Es gab viel Kritik auch bei politisch dem Bundeskammerpräsidenten Nahestehenden. Sallinger hat mit unerhörtem Weitblick die Gemeinwohlinteressen, aber auch das Gesamtinteresse der industriell-gewerblichen Wirtschaft gesehen. Die gleiche Grundeinstellung hat Sallinger auch in der Frage der europäischen Integration eingenommen: Auch hier hat er nicht Gruppen- und Sonderinteressen einzelner Branchen im Auge gehabt, sondern die Langzeitperspektiven.

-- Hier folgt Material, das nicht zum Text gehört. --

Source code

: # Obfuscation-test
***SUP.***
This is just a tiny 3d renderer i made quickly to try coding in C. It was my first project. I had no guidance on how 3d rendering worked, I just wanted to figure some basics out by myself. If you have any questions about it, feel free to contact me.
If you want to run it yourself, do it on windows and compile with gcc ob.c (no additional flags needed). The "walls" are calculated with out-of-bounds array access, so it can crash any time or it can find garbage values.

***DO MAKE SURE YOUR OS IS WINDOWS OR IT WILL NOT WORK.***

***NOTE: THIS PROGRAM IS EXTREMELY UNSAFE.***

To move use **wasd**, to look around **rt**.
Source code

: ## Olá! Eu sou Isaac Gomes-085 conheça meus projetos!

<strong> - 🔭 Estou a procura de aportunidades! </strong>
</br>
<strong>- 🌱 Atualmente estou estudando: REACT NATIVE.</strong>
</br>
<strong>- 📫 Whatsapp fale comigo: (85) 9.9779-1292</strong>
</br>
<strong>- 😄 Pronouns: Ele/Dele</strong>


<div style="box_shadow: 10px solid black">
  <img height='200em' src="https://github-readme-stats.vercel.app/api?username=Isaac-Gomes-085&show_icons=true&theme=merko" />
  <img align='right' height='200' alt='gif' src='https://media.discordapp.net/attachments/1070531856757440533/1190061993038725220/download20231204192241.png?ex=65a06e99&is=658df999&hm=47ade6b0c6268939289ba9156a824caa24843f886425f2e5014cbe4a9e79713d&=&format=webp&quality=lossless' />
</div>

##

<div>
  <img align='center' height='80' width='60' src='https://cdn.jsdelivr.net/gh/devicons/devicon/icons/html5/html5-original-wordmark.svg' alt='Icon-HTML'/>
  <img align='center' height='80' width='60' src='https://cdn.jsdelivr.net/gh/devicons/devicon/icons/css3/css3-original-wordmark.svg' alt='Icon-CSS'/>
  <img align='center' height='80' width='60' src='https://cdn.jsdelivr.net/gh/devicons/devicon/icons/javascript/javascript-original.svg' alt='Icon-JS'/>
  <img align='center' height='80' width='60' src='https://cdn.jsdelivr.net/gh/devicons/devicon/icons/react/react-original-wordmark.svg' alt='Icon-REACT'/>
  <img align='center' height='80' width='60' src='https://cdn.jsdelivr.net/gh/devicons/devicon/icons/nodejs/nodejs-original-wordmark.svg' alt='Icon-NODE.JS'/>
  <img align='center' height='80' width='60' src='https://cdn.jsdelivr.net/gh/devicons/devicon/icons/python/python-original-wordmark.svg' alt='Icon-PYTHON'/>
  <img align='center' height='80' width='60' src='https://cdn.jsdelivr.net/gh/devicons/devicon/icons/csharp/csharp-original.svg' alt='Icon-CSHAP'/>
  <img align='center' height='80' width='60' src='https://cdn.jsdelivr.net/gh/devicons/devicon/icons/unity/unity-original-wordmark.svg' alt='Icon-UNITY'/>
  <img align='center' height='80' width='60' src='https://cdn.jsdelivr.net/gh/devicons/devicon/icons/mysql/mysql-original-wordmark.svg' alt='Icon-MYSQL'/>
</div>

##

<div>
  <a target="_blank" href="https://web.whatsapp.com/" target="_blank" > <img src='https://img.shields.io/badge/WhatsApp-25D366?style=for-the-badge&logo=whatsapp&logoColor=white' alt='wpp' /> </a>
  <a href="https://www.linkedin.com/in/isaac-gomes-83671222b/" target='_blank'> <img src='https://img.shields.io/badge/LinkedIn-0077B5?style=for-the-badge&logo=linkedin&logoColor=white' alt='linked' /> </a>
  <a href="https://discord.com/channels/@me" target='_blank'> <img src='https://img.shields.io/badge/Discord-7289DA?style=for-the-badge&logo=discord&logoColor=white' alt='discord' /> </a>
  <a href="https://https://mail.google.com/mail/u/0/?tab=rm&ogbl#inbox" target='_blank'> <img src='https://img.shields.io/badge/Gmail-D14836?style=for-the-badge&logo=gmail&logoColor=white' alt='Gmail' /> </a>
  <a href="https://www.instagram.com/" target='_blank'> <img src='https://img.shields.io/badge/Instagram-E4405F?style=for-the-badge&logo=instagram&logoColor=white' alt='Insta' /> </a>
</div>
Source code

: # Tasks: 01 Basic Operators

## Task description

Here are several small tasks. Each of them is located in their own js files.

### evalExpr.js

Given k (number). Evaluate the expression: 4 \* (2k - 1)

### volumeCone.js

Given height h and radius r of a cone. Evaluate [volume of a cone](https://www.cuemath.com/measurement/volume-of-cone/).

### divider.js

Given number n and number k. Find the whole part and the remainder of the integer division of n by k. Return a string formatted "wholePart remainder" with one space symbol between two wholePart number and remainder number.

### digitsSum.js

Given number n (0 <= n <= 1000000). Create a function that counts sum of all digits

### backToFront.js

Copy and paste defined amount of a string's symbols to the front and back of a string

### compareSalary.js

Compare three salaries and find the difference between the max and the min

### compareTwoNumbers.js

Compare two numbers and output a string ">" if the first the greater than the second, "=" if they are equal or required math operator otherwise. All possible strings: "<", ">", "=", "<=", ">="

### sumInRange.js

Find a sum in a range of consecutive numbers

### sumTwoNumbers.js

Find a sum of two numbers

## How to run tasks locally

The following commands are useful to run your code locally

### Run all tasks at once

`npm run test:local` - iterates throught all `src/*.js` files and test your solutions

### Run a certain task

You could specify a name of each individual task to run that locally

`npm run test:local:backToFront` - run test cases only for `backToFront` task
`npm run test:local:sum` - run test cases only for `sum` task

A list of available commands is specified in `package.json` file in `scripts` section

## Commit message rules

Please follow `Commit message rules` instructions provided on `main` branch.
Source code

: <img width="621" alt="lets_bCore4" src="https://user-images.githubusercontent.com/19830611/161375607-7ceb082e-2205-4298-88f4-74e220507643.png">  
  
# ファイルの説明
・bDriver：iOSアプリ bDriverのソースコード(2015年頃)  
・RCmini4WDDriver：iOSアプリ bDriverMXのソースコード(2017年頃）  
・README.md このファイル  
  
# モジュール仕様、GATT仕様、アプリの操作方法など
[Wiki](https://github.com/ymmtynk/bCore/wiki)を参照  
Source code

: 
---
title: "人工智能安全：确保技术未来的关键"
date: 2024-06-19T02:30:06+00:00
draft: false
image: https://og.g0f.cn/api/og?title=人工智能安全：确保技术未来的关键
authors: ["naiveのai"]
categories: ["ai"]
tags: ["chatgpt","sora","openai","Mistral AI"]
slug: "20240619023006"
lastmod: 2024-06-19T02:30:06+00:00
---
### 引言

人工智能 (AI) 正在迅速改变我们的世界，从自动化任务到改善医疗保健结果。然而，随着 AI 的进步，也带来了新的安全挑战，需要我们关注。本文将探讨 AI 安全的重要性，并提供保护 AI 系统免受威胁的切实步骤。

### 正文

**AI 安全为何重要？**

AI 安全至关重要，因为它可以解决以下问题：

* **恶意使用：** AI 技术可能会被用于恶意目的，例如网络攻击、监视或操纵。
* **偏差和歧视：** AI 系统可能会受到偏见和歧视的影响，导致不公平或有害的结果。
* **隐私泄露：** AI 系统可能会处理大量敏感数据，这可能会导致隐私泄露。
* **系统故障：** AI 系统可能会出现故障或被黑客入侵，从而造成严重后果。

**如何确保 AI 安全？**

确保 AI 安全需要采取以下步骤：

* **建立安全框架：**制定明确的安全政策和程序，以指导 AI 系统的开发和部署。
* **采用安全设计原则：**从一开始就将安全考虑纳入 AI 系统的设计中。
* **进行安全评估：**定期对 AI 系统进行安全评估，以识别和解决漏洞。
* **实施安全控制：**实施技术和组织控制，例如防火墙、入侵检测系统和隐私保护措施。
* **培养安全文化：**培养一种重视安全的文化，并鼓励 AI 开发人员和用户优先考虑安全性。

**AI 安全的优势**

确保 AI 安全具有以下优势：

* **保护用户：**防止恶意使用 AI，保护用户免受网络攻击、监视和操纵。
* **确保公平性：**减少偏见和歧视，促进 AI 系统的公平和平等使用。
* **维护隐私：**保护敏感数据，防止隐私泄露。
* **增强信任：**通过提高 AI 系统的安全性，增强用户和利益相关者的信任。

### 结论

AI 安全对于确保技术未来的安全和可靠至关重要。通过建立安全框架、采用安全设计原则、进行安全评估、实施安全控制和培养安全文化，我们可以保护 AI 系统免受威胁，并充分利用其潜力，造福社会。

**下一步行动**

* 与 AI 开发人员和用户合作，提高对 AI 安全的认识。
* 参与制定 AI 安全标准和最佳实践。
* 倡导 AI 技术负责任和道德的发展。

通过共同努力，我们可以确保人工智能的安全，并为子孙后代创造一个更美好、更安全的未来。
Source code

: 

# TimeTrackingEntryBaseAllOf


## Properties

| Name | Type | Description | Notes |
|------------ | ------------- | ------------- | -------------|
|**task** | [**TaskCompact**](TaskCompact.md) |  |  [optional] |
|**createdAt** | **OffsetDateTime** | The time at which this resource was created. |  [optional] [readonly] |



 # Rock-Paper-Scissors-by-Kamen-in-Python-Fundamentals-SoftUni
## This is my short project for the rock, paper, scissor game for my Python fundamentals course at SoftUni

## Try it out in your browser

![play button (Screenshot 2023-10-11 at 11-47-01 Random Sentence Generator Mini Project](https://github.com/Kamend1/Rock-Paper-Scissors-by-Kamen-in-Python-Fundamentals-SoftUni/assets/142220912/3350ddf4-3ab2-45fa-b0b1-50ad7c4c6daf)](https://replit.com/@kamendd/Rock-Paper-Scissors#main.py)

Im ersten Grundsatzprogramm der österreichischen Handelskammerorganisation 1978 hat Sallinger eine zukunftsweisende marktwirtschaftliche Konzeption herausgestellt und auch hier Weitblick gezeigt. Ein besonderes Anliegen Sallingers war die Stärkung der österreichischen Wirtschaft durch eine weltweite Außenhandelsorganisation und eine umfassende Wirtschaftsförderung durch die Handelskammern. Hier hat Sallinger bis zuletzt vorbildlich und zukunftsweisend gewirkt, ohne Rücksicht auf seine in den letzten Jahren seines Wirkens schon angeschlagene Gesundheit.

Sallinger - ein Mann der politischen und wirtschaftlichen Praxis -hat aber auch die Bedeutung der Wissenschaft hoch eingeschätzt; so hat er eine Wissenschaftliche Abteilung in der Bundeskammer errichtet und viel für die Förderung junger Wissenschafter getan.

Schon schwer von seiner Krankheit gezeichnet hat er am 3. Dezember 1991 noch einmal ein Wort der Ermutigung an die neuen Sallinger-Preis-träger gerichtet - dies aus innerster Überzeugung heraus.

Wer Sallingers Weg in der Nähe erleben konnte, weiß, daß er grundsätzlich nur das gesagt hat, wovon er auch überzeugt war. So hat Sallinger trotz seiner guten Kontakte zur Gewerkschaftsführung auch in scharfer Form gemahnt, wenn er den Eindruck drohender Fehlentwicklungen hatte - so am Bundeskammertag im Juni 1979 vor einer einseitigen Kooperation der Regierung und des ÖGB gewarnt.

Ein politisches Meisterwerk war aber gerade die Fähigkeit, das komplizierte Verhältnis der Arbeitgeberseite zu den Arbeitnehmern, zur politisch nahestehenden Organisation der Landwirtschaft und zugleich zur Regierung bei wechselnden politischen Verhältnissen optimal zu gestalten.

Es war ein langer Weg vom Innungsmeister der Wiener Steinmetze über den Präsidenten der Wiener Handelskammer, bis zu den Spitzenpositionen in der Wirtschaft, in Verbindung mit den'parteipoliti-schen Funktionen, so auch dem stellvertretenden Obmann der ÖVP. Sallinger hat viel getan, das heute noch nicht bekannt und bewußt ist.

Wenn Österreich zu einer beachtlich entwickelten Konsensdemokratie gefunden hat, wenn die politische Kultur unseres Landes trotz immer neuer Belastungen durch radikale Kräfte ein hohes Niveau erreicht hat, so hat man dafür auch Sallinger zu danken:

Er hat immer die Bedeutung einer breiten politischen Basis für die Stabilität des politischen Systems erkannt, den Konsens der Sozialpartner für Wirtschaftswachstum, Vollbeschäftigung und sozialen Frieden.